Monday, August 13, 2018

The Anti 9 to 5 Guide

Geeze, where to begin? 

I remember seeing Michelle Goodman's The Anti 9 to 5 Guide: Practical Career Advice for Women Who Think Outside the Cube at the library many years ago.  I picked up a copy of it (as well as Goodman's My So-Called Freelance Life) because it seemed like the type of book I should read but I wasn't interested in reading it right then and there.  And so it has languished on my bookshelf for YEARS (I would bet around ten at this point). I don't even know why exactly I decided to read it now; I guess I just had a vague sense that I really should just read the thing already.

The Anti 9 to 5 Guide is a book full of career advice for women who want to forge their own path, whether through self-employment, flex time or telecommuting at their current job, or working at a traditionally male job.  Each chapter tackles a different avenue to explore, and ends with a list of actionable items you can do right now and in the future to get you on your way towards making a career change.

As I was reading The Anti 9 to 5 Guide over the last few days, I had this sense that I really should have read the book much sooner.  For one thing, I would guess that it was much more ground breaking when it was first published, but it feels rather dated now (there were a number of references to having a Rolodex. Plus Goodman talks about the internet like it's a new thing, probably because using it for finding jobs WAS a new thing back in 2006 when the book was published).  But not only that, I found that the advice itself just wasn't new to me; it pretty much all seemed like obvious stuff I've read many times before (possibly in Pushback, The Art of Selling Yourself, or even all the way back to Networking for People who Hate Networking).
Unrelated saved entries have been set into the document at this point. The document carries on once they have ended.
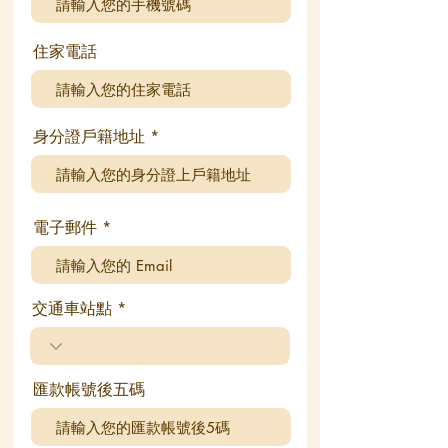
住家電話
身分證戶籍地址
電子郵件
交通車站點
匯款帳號後五碼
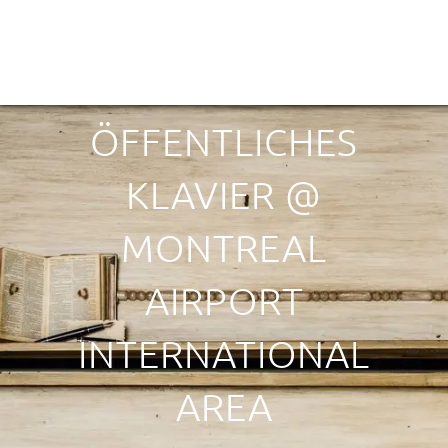
ÖFFENTLICHES
KLAVIER @
MONTREAL
AIRPORT
INTERNATIONAL
AREA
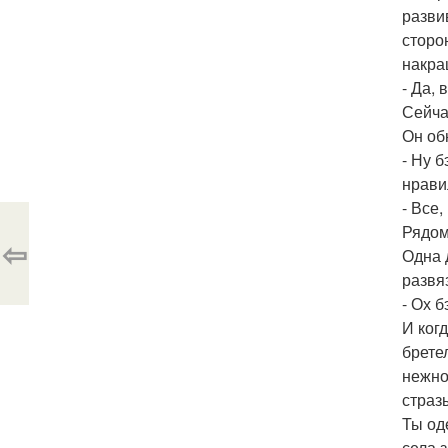
разви
сторо
накра
- Да, 
Сейча
Он об
- Ну 
нравил
- Все,
Рядом
⇦
Одна 
развя
- Ох 
И когд
брете
нежно
страз
Ты од
села 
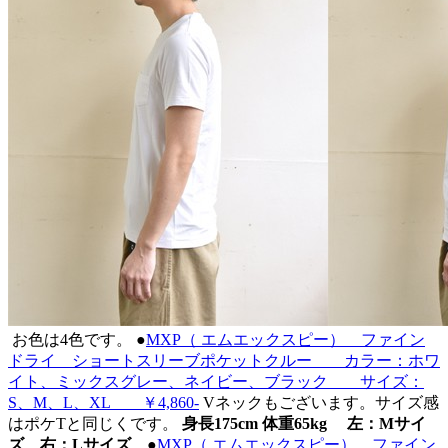
お色は4色です。
●
MXP（ エムエックスピー） ファイン
ドライ ショートスリーブポケットクルー カラー：ホワ
イト、ミックスグレー、ネイビー、ブラック サイズ：
S、M、L、XL ￥4,860-
Vネックもございます。サイズ感
はポケTと同じくです。
身長175cm 体重65kg 左：Mサイ
ズ 右：Lサイズ
●
MXP（ エムエックスピー） ファイン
I almost stopped reading the book halfway through because I felt like I was kind of wasting my time; I got stubborn and finished it because I've held onto this book for so long.  I did glean a few interesting tidbits (and enjoyed the discussion on negotiating as well as the chapter on working abroad, even though I'm not really interested in living abroad at this point in my life).  But overall I kind of felt like this was a slog to get through.

But that doesn't mean that it is.  If you're fresh out of college and considering starting a career, or you want to change careers but haven't a clue where to start, The Anti 9 to 5 Guide is full of great advice for you.  It just wasn't the book for me.